The metanalysis by Fuchs of 187 patients with focal resurfacing at medium term found a 9% revision rate for HemiCAP at mean of 4 years.
Laursen JO, Backer Mogensen C, Skjøt-Arkil H. HemiCAP Knee Implants: Mid- to Long-Term Results. Cartilage. 2019 Dec 21:1947603519894732. doi: 10.1177/1947603519894732. PMID: 31867991.
Laursen et al found significant clinical improvement in patient reported outcome at a mean of 7 years (4-10 years range) in 64 Hemicaps (62 patients) with focal resurfacings; of these 64 implants 36 were HemiCAP condylar implants.
Nahas S, Monem M, Li L, Patel A, Parmar H. Ten-Year Average Full Follow-up and Evaluation of a Contoured Focal Resurface Prosthesis (HemiCAP) in Patients in the United Kingdom. J Knee Surg. 2020 Oct;33(10):966-970. doi: 10.1055/s-0039-1688921. Epub 2019 May 24. PMID: 31127601.
Nahas et al showed excellent patient reported outcomes at 10 years in a consecutive single surgeon series of 10 HemiCAPs.

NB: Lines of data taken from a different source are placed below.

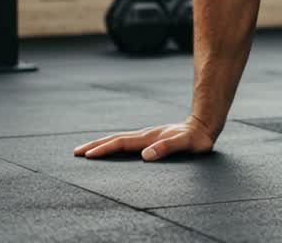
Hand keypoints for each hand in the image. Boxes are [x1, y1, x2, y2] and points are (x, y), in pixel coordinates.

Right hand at [72, 114, 216, 161]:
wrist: (204, 125)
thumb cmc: (197, 139)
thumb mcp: (186, 144)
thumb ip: (168, 148)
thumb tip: (146, 156)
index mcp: (149, 138)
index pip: (121, 143)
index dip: (104, 149)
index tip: (88, 155)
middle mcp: (145, 135)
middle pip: (115, 139)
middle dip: (95, 145)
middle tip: (76, 152)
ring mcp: (147, 135)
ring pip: (119, 138)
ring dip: (102, 143)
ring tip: (86, 150)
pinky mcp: (150, 138)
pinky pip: (127, 140)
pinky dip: (113, 143)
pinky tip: (110, 147)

van Buul GM, Stanclik J, van der Stok J, Queally JM, O’Donnell T. Focal articular surface replacement of knee lesions after failed cartilage repair using focal metallic implants: A series of 132 cases with 4-year follow-up. Knee. 2021 Mar;29:134-141. doi: 10.1016/j.knee.2021.01.014. Epub 2021 Feb 19. PMID: 33610953.
In a prospectively collected series of 107 Condylar HemiCAP implants within a series of 137 focal resurfacings, there was a 12% re-operation rate at 4 years and a 97% survival of implant rate. Significant PROM improvements were reported.